### Task directions
Print the entire listing. Each line must match the original exactly.

### Raw records
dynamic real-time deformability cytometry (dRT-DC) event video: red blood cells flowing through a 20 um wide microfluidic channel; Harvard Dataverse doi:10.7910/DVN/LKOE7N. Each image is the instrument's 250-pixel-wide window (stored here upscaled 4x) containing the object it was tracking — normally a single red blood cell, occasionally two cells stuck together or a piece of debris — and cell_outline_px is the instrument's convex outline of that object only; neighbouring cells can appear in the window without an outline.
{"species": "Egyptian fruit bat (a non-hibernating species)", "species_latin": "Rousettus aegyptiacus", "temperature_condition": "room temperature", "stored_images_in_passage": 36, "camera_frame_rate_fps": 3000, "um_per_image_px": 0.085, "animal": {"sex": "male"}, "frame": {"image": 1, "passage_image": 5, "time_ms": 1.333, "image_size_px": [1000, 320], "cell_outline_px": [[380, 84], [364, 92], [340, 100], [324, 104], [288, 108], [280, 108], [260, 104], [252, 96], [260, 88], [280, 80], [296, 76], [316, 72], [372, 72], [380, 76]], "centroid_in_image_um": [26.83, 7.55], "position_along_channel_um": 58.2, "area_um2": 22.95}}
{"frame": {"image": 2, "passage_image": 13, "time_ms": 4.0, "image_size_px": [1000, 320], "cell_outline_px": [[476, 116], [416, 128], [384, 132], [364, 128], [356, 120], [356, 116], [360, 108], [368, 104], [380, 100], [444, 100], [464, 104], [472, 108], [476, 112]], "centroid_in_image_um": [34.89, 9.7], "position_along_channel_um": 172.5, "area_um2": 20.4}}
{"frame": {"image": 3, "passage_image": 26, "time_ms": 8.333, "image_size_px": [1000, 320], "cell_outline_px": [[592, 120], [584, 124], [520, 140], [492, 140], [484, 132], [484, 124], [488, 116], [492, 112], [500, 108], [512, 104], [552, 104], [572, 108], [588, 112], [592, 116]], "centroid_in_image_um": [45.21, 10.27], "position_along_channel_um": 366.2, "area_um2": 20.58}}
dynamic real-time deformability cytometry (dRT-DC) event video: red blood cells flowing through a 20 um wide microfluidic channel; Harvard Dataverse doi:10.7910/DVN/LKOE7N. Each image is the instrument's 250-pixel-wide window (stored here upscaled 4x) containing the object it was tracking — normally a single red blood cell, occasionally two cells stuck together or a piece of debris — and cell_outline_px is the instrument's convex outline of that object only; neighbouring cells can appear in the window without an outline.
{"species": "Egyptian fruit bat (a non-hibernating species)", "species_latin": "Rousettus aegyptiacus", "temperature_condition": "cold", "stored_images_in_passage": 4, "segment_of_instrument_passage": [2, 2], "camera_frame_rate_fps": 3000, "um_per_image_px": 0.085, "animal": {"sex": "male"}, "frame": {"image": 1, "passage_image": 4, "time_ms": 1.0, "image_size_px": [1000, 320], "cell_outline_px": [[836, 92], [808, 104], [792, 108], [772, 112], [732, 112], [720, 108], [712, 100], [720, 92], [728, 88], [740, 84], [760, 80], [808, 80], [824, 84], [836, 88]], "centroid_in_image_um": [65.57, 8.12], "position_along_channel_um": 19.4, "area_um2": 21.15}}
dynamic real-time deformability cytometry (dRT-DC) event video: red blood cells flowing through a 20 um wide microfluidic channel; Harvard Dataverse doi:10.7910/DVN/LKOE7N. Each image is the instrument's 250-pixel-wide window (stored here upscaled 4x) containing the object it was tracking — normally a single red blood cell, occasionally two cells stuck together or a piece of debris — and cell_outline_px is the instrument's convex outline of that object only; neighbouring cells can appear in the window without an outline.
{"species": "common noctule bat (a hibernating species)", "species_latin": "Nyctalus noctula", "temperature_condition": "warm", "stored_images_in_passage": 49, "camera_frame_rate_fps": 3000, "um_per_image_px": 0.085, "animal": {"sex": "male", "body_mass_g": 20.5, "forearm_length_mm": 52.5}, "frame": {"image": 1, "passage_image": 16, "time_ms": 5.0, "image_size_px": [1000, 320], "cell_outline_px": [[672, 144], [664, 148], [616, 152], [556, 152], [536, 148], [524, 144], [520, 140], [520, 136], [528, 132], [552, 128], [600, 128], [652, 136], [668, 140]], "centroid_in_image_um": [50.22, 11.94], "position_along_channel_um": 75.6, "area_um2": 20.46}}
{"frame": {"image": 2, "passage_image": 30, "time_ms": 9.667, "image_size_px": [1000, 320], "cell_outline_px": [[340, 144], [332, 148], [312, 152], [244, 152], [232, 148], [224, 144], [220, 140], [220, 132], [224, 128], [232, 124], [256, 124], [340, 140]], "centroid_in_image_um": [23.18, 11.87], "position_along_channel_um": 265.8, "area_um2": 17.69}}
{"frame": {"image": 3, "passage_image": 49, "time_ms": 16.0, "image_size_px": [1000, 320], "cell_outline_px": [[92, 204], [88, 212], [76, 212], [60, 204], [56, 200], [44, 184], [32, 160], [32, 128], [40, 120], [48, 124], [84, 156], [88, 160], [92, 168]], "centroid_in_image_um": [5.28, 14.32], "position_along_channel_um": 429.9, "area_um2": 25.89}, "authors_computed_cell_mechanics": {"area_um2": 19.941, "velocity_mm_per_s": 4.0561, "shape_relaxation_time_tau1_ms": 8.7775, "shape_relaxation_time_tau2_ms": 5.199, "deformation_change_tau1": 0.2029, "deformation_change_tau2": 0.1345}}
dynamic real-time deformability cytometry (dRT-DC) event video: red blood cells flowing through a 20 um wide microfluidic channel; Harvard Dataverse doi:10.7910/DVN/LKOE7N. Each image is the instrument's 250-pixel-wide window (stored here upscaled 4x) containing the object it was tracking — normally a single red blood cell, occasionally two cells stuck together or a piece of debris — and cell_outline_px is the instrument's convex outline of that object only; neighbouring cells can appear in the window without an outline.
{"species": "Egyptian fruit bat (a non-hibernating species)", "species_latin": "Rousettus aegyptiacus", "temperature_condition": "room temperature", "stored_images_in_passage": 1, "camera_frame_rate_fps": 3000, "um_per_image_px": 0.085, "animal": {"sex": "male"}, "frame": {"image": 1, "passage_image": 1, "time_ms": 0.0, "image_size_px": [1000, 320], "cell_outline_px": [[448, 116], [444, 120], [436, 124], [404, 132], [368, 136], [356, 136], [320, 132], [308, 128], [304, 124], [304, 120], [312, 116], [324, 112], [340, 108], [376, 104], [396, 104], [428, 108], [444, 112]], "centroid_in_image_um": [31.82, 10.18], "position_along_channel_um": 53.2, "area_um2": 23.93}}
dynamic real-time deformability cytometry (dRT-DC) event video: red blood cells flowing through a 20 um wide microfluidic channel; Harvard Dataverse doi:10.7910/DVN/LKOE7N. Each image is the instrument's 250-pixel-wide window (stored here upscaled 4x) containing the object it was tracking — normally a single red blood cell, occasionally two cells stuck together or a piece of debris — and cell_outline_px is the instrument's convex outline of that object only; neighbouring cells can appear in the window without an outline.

### The output
dynamic real-time deformability cytometry (dRT-DC) event video: red blood cells flowing through a 20 um wide microfluidic channel; Harvard Dataverse doi:10.7910/DVN/LKOE7N. Each image is the instrument's 250-pixel-wide window (stored here upscaled 4x) containing the object it was tracking — normally a single red blood cell, occasionally two cells stuck together or a piece of debris — and cell_outline_px is the instrument's convex outline of that object only; neighbouring cells can appear in the window without an outline.
{"species": "Egyptian fruit bat (a non-hibernating species)", "species_latin": "Rousettus aegyptiacus", "temperature_condition": "room temperature", "stored_images_in_passage": 36, "camera_frame_rate_fps": 3000, "um_per_image_px": 0.085, "animal": {"sex": "male"}, "frame": {"image": 1, "passage_image": 5, "time_ms": 1.333, "image_size_px": [1000, 320], "cell_outline_px": [[380, 84], [364, 92], [340, 100], [324, 104], [288, 108], [280, 108], [260, 104], [252, 96], [260, 88], [280, 80], [296, 76], [316, 72], [372, 72], [380, 76]], "centroid_in_image_um": [26.83, 7.55], "position_along_channel_um": 58.2, "area_um2": 22.95}}
{"frame": {"image": 2, "passage_image": 13, "time_ms": 4.0, "image_size_px": [1000, 320], "cell_outline_px": [[476, 116], [416, 128], [384, 132], [364, 128], [356, 120], [356, 116], [360, 108], [368, 104], [380, 100], [444, 100], [464, 104], [472, 108], [476, 112]], "centroid_in_image_um": [34.89, 9.7], "position_along_channel_um": 172.5, "area_um2": 20.4}}
{"frame": {"image": 3, "passage_image": 26, "time_ms": 8.333, "image_size_px": [1000, 320], "cell_outline_px": [[592, 120], [584, 124], [520, 140], [492, 140], [484, 132], [484, 124], [488, 116], [492, 112], [500, 108], [512, 104], [552, 104], [572, 108], [588, 112], [592, 116]], "centroid_in_image_um": [45.21, 10.27], "position_along_channel_um": 366.2, "area_um2": 20.58}}
dynamic real-time deformability cytometry (dRT-DC) event video: red blood cells flowing through a 20 um wide microfluidic channel; Harvard Dataverse doi:10.7910/DVN/LKOE7N. Each image is the instrument's 250-pixel-wide window (stored here upscaled 4x) containing the object it was tracking — normally a single red blood cell, occasionally two cells stuck together or a piece of debris — and cell_outline_px is the instrument's convex outline of that object only; neighbouring cells can appear in the window without an outline.
{"species": "Egyptian fruit bat (a non-hibernating species)", "species_latin": "Rousettus aegyptiacus", "temperature_condition": "cold", "stored_images_in_passage": 4, "segment_of_instrument_passage": [2, 2], "camera_frame_rate_fps": 3000, "um_per_image_px": 0.085, "animal": {"sex": "male"}, "frame": {"image": 1, "passage_image": 4, "time_ms": 1.0, "image_size_px": [1000, 320], "cell_outline_px": [[836, 92], [808, 104], [792, 108], [772, 112], [732, 112], [720, 108], [712, 100], [720, 92], [728, 88], [740, 84], [760, 80], [808, 80], [824, 84], [836, 88]], "centroid_in_image_um": [65.57, 8.12], "position_along_channel_um": 19.4, "area_um2": 21.15}}
dynamic real-time deformability cytometry (dRT-DC) event video: red blood cells flowing through a 20 um wide microfluidic channel; Harvard Dataverse doi:10.7910/DVN/LKOE7N. Each image is the instrument's 250-pixel-wide window (stored here upscaled 4x) containing the object it was tracking — normally a single red blood cell, occasionally two cells stuck together or a piece of debris — and cell_outline_px is the instrument's convex outline of that object only; neighbouring cells can appear in the window without an outline.
{"species": "common noctule bat (a hibernating species)", "species_latin": "Nyctalus noctula", "temperature_condition": "warm", "stored_images_in_passage": 49, "camera_frame_rate_fps": 3000, "um_per_image_px": 0.085, "animal": {"sex": "male", "body_mass_g": 20.5, "forearm_length_mm": 52.5}, "frame": {"image": 1, "passage_image": 16, "time_ms": 5.0, "image_size_px": [1000, 320], "cell_outline_px": [[672, 144], [664, 148], [616, 152], [556, 152], [536, 148], [524, 144], [520, 140], [520, 136], [528, 132], [552, 128], [600, 128], [652, 136], [668, 140]], "centroid_in_image_um": [50.22, 11.94], "position_along_channel_um": 75.6, "area_um2": 20.46}}
{"frame": {"image": 2, "passage_image": 30, "time_ms": 9.667, "image_size_px": [1000, 320], "cell_outline_px": [[340, 144], [332, 148], [312, 152], [244, 152], [232, 148], [224, 144], [220, 140], [220, 132], [224, 128], [232, 124], [256, 124], [340, 140]], "centroid_in_image_um": [23.18, 11.87], "position_along_channel_um": 265.8, "area_um2": 17.69}}
{"frame": {"image": 3, "passage_image": 49, "time_ms": 16.0, "image_size_px": [1000, 320], "cell_outline_px": [[92, 204], [88, 212], [76, 212], [60, 204], [56, 200], [44, 184], [32, 160], [32, 128], [40, 120], [48, 124], [84, 156], [88, 160], [92, 168]], "centroid_in_image_um": [5.28, 14.32], "position_along_channel_um": 429.9, "area_um2": 25.89}, "authors_computed_cell_mechanics": {"area_um2": 19.941, "velocity_mm_per_s": 4.0561, "shape_relaxation_time_tau1_ms": 8.7775, "shape_relaxation_time_tau2_ms": 5.199, "deformation_change_tau1": 0.2029, "deformation_change_tau2": 0.1345}}
dynamic real-time deformability cytometry (dRT-DC) event video: red blood cells flowing through a 20 um wide microfluidic channel; Harvard Dataverse doi:10.7910/DVN/LKOE7N. Each image is the instrument's 250-pixel-wide window (stored here upscaled 4x) containing the object it was tracking — normally a single red blood cell, occasionally two cells stuck together or a piece of debris — and cell_outline_px is the instrument's convex outline of that object only; neighbouring cells can appear in the window without an outline.
{"species": "Egyptian fruit bat (a non-hibernating species)", "species_latin": "Rousettus aegyptiacus", "temperature_condition": "room temperature", "stored_images_in_passage": 1, "camera_frame_rate_fps": 3000, "um_per_image_px": 0.085, "animal": {"sex": "male"}, "frame": {"image": 1, "passage_image": 1, "time_ms": 0.0, "image_size_px": [1000, 320], "cell_outline_px": [[448, 116], [444, 120], [436, 124], [404, 132], [368, 136], [356, 136], [320, 132], [308, 128], [304, 124], [304, 120], [312, 116], [324, 112], [340, 108], [376, 104], [396, 104], [428, 108], [444, 112]], "centroid_in_image_um": [31.82, 10.18], "position_along_channel_um": 53.2, "area_um2": 23.93}}
dynamic real-time deformability cytometry (dRT-DC) event video: red blood cells flowing through a 20 um wide microfluidic channel; Harvard Dataverse doi:10.7910/DVN/LKOE7N. Each image is the instrument's 250-pixel-wide window (stored here upscaled 4x) containing the object it was tracking — normally a single red blood cell, occasionally two cells stuck together or a piece of debris — and cell_outline_px is the instrument's convex outline of that object only; neighbouring cells can appear in the window without an outline.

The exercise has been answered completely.